This time last summer, in the heat of the Bert Lance revelations, the public was being treated to a crash course in the arcane lingo of banking. Such terms as "insider loans," "correspondent balances" and "overdrafts" became daily newspaper fare.

Now, in what can be described as a Lance legacy, the House Banking Committee is poised to vote out banking regulatory legislation that , if turned into law would prohibit many of the banking practices that made headlines a year ago.

Lance resigned as federal budget director last September because of revelations about his financial dealings when he headed National Bank of Georgia in Atlanta and the Calhoun First National Bank of Georgia.

The House bill would give additional and much-needed clout to bank regulators, by allowing them to move against individual bankers. Currently, they can take legal action only against institutions.

The civil remedies offered by the bill would allow regulators to issue cease and desist orders to bankers allegedly violating the laws. Recalcitrant bankers could be fined up to $1,000 a day. They could be removed from office by regulators if they threatened the safety and soundness of the bank.

The bill also would sharpen the law on what bank insiders can and cannot do with assets under their control. Many of the proposals to curb insiders relate to Lance's affairs. Moreover, according to government statistics. 57 percent of the recent bank failures were caused by loans to insiders.

Among the Lance-related sections of the bill that would apply to all state and federally chartered banks:

Insiders - officers, directors and owners of 10 percent or more of a bank's stock - would be prohibited from overdrawing their checking accounts.

Loans of $25,000 or more to insiders would have to be approved by a majority of the bank's board of directors. When Lance was chairman of the Calhoun First National Bank he allegedly kept his directors in the dark about the loans issued to himself and his relatives.

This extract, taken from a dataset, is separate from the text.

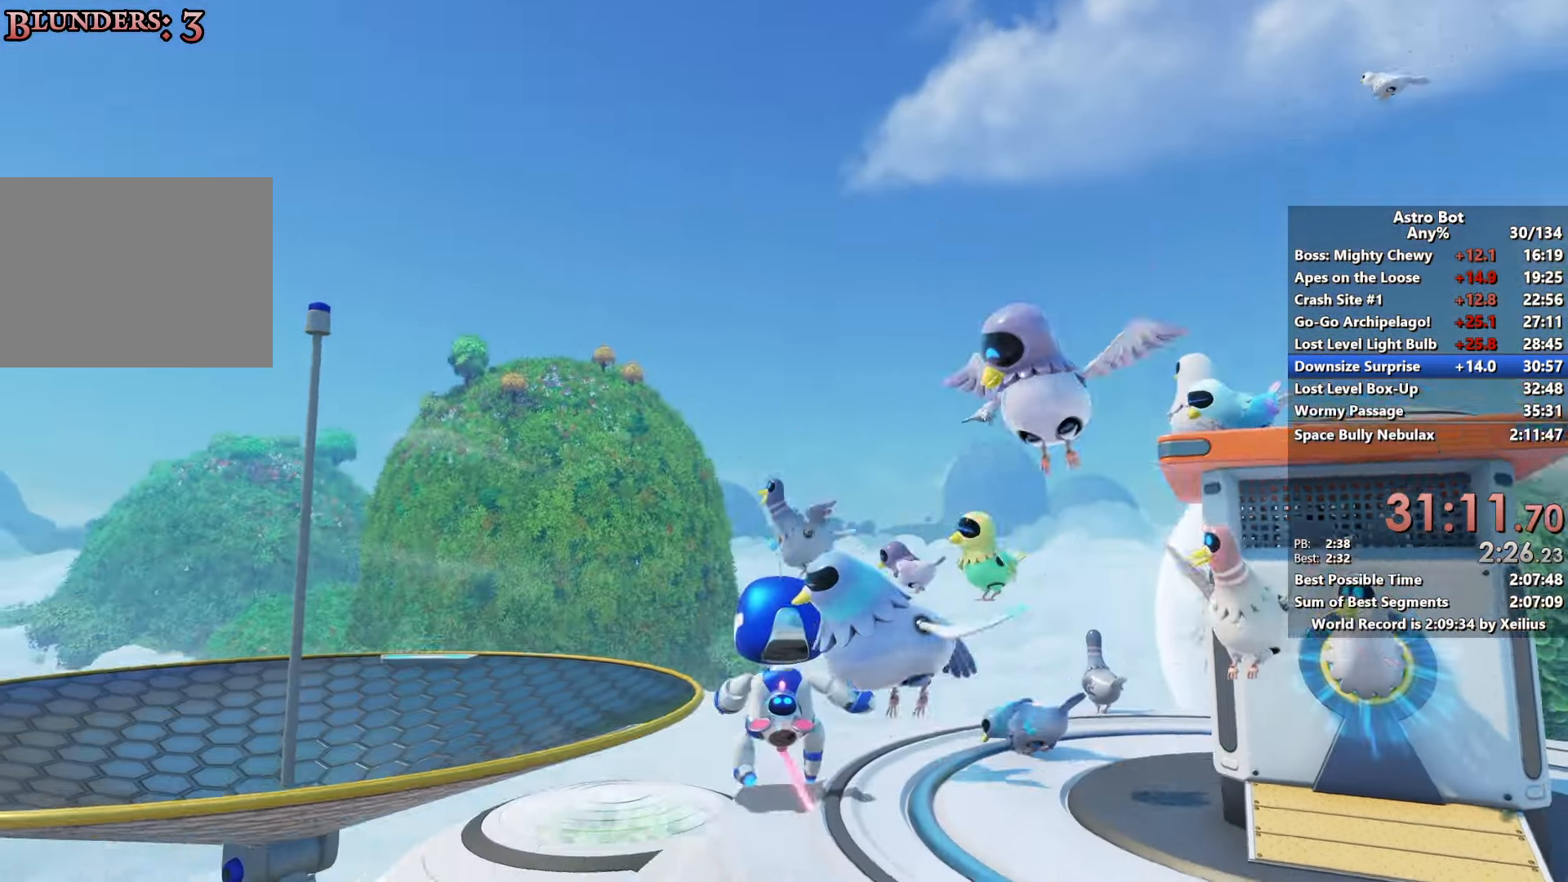
{"buttons": ["CROSS"], "left_stick": "up", "right_stick": "down-left", "events": [[200, "CROSS", "up"], [384, "right_stick", "center"], [434, "right_stick", "down-left"], [450, "CROSS", "down"]]}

Insiders would be barred from getting loans on preferential terms from banks having correspondent relationships with their bank. Correspondent banks exchange services and often keep noninterest-earning deposits with each other. Lance allegedly got low-interest personal loans from correspondent of the Calhoun bank and NBG.

Federal Deposit Insurance Corp. - insured banks would have to make public the aggregate amount of loans outstanding to bank officers and 10 percent stockholders.

Aggregate loans by a bank to insiders, their business and their political campaigns would be limited to 10 percent of the bank's capital account, which is equtiy capital and retained earnings. Lance borrowed from the Calhoun for himself, his relatives and his 1974 gubernatorial campaign, among other things. Under this legislation, the total of those loans could not exceed 10 percent of capital account.

Some states allow bankers to borrow 25 percent of the capital account - and that is not aggregate. For example, a banker could borrow 25 percent for himself, a business he controls could borrow another 25 percent from his bank, and if he seeks office, the campaign committee can also borrow 25 percent.

Currently, there is no statutory limit to the amount that a bank insider can borrow for himself and his interest.

The American Bankers Association's chief lobbist, Gerald Lowrie, says his organization will try to defeat the 10 percent borrowing limit when the bill reaches the House floor. The ABA wants the states to continue to set the limits, and Lowrie says he will enlist the aid of the lobbist for the Conference of State Superintendents of Banks in fighting the bill's lending limitaion.

The ABA has endorsed a milder bank bill the Senate passed last year before the full extent of Lance's banking activities was revealed. After the House's financial institutions reform bill is voted on the floor, House and Senate banking conferees will hammer out the final legislative package.

The House Banking Committee is scheduled to resume work on the bill July 11. The only uncompleted section would set limits on access by government investigators to a citizen's bank records.

Rep. Fernand St Germain (D.R.I.) the bill's author, tried to move beyondthe Lance legacy and attack other aspects of banking establishment.

He tried to close the loophole in the ClaytonAct that allows the exchange of board members between banks and insurance companies, the two country's most powerful financial institutions.

This failed but the bill would prohibit interlocking directors among depository institutions, such as banks, savings and loans associations, and credit unions.

St Germain also failed to win approval of a provision to halt the rapid growth of bank holding companies, which now control 70.8 percent of the country's total bank deposits.

The committee excised the section of the bill that would have empowered the Federal Reserve Board, which regulated bank holding complains, to turn down an acquistion request by a banking company if it would give the company more than 20 percent of the total deposits in its state.